When Ben Graham wrote Security Analysis in the 1930s, he introduced his famous net-net stock to the world. To pass his net-net test, a company is valued solely based on its current assets minus all its liabilities. The idea was that when a company is identified as a net-net, the stock is as good a bargain as it can be, assuming that the business will continue to be viable. Today, not many companies pass this test, but this article examines one that does – Xyratex Ltd (XRTX).
Briefly, Xyratex is a UK-based data storage technology provider that generates sales in the United States, Europe and Asia. In fiscal year 2011, 93% of their revenue was made up of sales to its top six customers: NetApp Inc., Dell Inc, IBM Corporation, EMC Corporation, Hewlett-Packard Company and Seagate Technology.
Since the beginning of September 2012, the stock has been in free fall – losing 30% of its value as they missed sales estimates for the third quarter. In addition, management has announced that it will be recording a loss in the fourth quarter of 2012.
Perhaps because of the extreme negativity surrounding the stock and the small market cap size of the company, the market might have overreacted and punished the stock too harshly. At a market cap of close to US$200 million, Xyratex has zero debt and a cash pile of US$103 million in the latest quarter ending August 2012. With 27.5 million shares outstanding, the cash pile alone is worth $3.74 a share alone (half of its current share price).
Furthermore, total current assets are worth US$465 million on its latest balance sheet while total liabilities are at US$162 million. This gives us a back of the envelope net-net value of no less than US$300 million (compared to its current market cap of US$200 million).
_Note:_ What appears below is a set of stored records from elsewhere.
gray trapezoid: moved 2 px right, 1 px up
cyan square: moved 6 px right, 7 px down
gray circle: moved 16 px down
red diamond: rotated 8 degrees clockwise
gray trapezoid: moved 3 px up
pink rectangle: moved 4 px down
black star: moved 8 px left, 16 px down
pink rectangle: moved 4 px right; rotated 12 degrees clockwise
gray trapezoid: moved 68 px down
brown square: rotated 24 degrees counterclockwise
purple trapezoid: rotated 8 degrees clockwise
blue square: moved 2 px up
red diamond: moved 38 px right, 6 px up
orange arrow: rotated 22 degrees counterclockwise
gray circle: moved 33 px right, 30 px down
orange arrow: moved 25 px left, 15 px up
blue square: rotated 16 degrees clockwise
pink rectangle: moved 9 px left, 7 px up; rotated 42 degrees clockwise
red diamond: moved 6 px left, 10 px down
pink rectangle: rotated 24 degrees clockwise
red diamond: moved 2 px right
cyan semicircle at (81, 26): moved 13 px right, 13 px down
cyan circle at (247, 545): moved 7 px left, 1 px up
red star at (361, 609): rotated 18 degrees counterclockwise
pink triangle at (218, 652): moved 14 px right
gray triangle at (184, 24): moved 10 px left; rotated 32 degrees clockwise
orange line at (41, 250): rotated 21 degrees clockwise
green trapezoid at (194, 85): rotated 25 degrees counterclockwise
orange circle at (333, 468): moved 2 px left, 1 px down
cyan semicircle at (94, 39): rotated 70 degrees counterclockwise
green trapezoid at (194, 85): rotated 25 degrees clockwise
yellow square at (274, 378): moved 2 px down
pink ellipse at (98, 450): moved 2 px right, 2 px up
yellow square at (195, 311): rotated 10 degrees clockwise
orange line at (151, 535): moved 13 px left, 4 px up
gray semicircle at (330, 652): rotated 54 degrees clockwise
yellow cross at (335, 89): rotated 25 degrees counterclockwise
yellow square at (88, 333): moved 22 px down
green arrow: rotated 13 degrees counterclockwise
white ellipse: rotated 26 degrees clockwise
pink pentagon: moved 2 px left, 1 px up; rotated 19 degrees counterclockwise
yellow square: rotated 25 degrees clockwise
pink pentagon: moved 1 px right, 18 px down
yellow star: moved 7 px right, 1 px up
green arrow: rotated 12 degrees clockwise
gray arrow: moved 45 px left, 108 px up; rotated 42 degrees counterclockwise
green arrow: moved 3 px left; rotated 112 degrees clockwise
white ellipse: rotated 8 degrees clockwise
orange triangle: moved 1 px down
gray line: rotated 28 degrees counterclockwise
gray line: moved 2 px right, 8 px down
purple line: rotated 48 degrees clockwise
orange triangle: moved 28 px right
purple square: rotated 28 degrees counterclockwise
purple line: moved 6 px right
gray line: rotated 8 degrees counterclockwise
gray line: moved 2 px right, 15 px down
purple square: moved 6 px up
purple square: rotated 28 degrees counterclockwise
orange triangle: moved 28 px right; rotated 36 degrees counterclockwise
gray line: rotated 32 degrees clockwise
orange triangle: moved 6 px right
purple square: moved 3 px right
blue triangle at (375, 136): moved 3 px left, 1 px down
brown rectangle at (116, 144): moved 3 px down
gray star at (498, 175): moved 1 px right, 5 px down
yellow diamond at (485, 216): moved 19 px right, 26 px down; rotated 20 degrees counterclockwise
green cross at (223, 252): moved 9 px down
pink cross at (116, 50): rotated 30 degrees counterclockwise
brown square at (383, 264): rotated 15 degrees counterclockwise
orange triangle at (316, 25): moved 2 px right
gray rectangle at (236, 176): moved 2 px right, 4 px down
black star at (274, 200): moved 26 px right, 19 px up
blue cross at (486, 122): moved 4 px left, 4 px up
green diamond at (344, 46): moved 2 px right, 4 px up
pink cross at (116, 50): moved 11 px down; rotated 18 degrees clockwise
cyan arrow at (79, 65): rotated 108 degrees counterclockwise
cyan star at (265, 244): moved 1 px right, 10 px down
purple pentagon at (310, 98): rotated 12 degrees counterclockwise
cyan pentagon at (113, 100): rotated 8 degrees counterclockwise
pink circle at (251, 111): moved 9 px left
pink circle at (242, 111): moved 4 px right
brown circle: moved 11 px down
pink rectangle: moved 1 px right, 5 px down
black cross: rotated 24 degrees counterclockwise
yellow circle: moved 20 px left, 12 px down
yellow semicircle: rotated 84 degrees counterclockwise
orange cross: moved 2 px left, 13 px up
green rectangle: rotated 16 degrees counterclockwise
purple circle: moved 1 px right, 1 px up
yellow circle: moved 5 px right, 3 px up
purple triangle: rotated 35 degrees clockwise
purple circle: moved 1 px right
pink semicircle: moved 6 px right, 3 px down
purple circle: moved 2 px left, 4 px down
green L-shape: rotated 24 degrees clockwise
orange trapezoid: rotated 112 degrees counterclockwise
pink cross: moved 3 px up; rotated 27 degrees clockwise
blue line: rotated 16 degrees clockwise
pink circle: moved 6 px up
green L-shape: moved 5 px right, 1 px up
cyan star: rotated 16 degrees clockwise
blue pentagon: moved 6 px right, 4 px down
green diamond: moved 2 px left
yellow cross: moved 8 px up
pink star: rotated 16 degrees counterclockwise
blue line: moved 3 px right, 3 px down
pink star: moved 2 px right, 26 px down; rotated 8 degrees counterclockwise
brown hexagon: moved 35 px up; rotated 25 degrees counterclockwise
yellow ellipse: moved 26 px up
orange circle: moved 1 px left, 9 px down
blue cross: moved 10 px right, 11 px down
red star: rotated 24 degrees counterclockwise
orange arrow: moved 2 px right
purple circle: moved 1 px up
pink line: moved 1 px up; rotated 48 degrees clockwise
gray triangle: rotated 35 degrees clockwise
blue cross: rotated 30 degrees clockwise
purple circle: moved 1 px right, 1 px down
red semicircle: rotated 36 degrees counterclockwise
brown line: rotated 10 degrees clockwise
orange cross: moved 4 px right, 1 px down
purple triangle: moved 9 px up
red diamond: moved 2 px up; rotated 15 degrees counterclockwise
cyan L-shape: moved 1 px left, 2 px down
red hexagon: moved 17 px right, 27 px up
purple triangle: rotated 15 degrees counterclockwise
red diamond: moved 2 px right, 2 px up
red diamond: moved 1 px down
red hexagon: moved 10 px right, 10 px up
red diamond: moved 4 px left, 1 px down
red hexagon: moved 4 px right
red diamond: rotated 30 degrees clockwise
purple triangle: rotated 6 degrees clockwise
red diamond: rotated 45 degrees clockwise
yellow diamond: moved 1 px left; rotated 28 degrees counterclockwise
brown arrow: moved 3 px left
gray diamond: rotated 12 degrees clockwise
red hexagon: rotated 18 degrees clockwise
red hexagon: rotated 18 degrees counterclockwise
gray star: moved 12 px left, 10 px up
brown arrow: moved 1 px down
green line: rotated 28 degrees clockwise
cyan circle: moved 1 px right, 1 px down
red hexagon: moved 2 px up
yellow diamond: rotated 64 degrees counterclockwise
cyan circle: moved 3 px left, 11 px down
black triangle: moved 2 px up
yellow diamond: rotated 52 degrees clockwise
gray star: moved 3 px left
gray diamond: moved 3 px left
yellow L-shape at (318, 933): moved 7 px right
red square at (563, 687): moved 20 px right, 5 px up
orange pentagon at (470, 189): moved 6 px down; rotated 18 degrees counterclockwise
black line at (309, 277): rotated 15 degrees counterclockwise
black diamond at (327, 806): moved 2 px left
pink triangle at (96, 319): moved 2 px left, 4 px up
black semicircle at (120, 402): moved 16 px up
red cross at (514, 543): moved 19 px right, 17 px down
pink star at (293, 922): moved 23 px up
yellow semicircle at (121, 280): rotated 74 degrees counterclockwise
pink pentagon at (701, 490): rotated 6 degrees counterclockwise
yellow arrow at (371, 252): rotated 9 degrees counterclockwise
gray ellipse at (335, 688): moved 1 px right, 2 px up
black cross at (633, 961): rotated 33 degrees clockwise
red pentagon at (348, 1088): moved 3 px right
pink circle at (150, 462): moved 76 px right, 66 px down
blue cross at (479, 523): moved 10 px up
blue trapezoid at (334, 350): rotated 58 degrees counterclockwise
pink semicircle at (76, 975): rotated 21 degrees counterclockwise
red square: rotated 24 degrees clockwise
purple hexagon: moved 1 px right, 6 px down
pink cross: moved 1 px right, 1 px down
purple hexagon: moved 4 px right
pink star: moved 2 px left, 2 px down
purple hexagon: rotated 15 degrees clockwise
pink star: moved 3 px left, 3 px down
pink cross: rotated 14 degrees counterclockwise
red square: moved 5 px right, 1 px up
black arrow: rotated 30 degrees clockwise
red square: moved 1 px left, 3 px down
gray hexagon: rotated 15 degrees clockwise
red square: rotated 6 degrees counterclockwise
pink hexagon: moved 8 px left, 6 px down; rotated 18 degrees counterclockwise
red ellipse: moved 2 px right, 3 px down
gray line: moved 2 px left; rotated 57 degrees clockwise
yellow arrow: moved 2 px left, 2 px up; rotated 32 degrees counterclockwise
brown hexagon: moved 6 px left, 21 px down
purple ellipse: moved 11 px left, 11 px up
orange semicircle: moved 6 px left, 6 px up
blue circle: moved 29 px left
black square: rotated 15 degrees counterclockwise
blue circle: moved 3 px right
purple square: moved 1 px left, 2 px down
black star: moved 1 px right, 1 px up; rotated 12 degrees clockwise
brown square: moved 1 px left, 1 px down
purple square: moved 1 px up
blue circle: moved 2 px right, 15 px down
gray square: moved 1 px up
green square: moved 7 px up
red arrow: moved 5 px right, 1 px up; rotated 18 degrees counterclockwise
While the near-term earnings power of Xyratex’s business might be questionable, there is no doubt that the depressed market capitalization along with its strong balance sheet merits a second look at the company. Furthermore, Xyratex started paying out dividends in FY 2011, distributing US$0.28 per share in the last twelve months of reported earnings. That translates to an annual dividend yield of 3.8% – essentially resulting in an investor getting paid while waiting for the market to readjust its valuation of the company.